Part of the humor in this image macro is the challenge to decipher the text back to the original song or message. This challenge could be explained by the Relief theory: a user’s energy is built up as they read the text and can’t understand its meaning. When the sudden realization of what the text means hits, the energy is released, with the same consequences as the punch line of a joke. However, the portrait itself contributes much to the overall humor. The strange expression of the 18th century man as well as the gesture is out of place on a portrait from that time period and more likely to appear in a modern day photograph of a young man messing around with his friends. The Joseph Ducreux image macros could apply to the Incongruity theory, as there certainly are incongruities that we enjoy: an unexpected French portrait and rewritten rap lyrics. Appreciation of the reinterpretations adds to our enjoyment. From a different perspective, Superiority Theory could apply, if the person laughing feels superior because of the big words used to replace the rap lyrics. However, I don’t think the creators of the image macros do so because they relate with Ducreux as being smarter and using bigger works, but rather create the macros as a play on words and an interesting combination of picture and text.

The humor of image macros can usually be ascribed to the Incongruity theory because of the inherent nature of combinations, which create more possibilities of incongruity between the two things present.

Next time: EPIC FAIL.


  1. It looks like your research is going really well Anna! It’s really interesting to read on the different theories of humor. I typically don’t really look into why certain things are funny, they just are sometimes, so i thought this post was very informative.

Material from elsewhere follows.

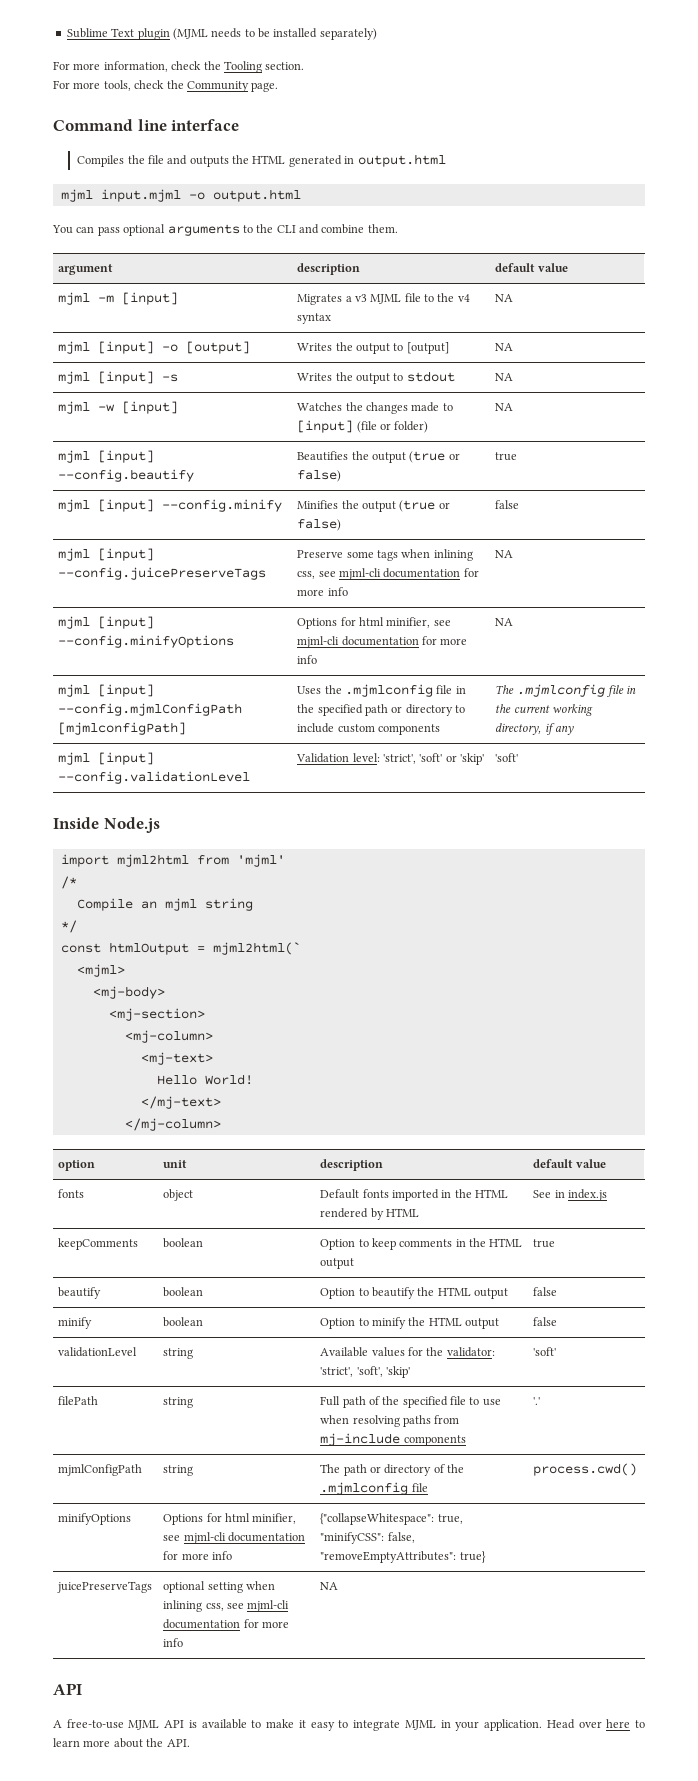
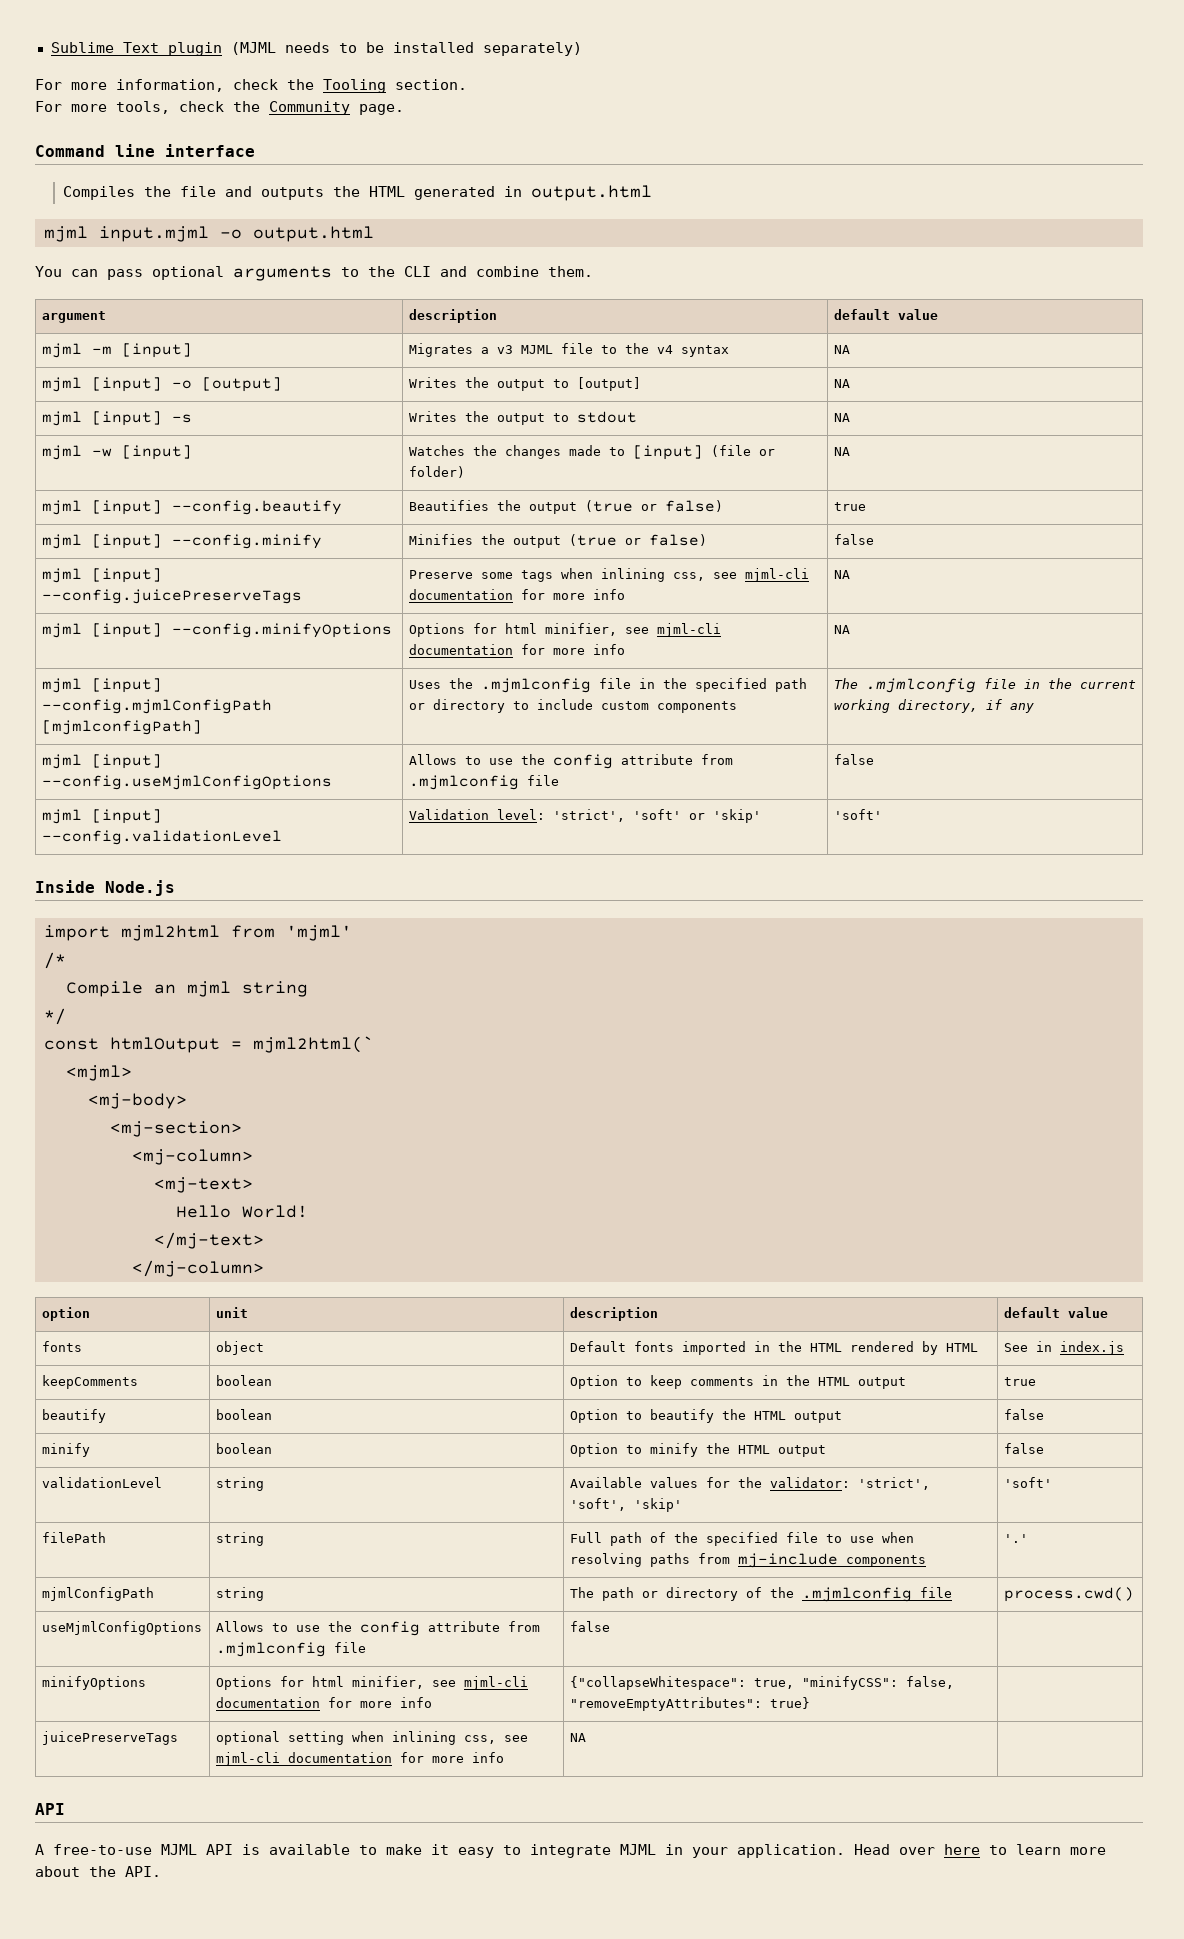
(574, 730) none -> [41,754,162,769] [41,775,332,790] [408,754,733,769] [408,775,559,790] [833,754,874,765] // mjml [input] --config.useMjmlConfigOptions | Allows to use the config attribute from .mjmlconfig file | false
(638, 1469) none -> [41,1621,202,1635] [215,1621,540,1636] [215,1642,366,1657] [569,1621,610,1632] // useMjmlConfigOptions | Allows to use the config attribute from .mjmlconfig file | false |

    Looking forward to the epic fail post!

  2. mtaiken says:

    I love internet humor! This is proving to be an interesting project, Anna! I especially enjoyed the backstory to the Decreux portrait – I’ve seen them around but never knew where the original came from. Your analysis of where the humor comes from was spot on and very insightful! Come to think of it, we had several of these on one of our hall bulletin boards on Monroe 3W… I lolled! A question: I am a big fan of failblog – have you seen their section on Bros?

  3. granzini says:

    Good post; definitely looking forward to Epic Fail. Maybe consider embedding links to the songs in question on the Ducreux macros? (It’s not like it’s that hard to get the reference, but it saves some googling if we want to jog our memories.)

    Also- when you do Epic Fail, maybe make a quick aside on Force Push and GENDOWNED?

  4. William Adams says:

    I You’re blog posts are so well done and professional (huh, a blog post on internet humor is professional? how’d that happen?). Seriously though, these are so well written.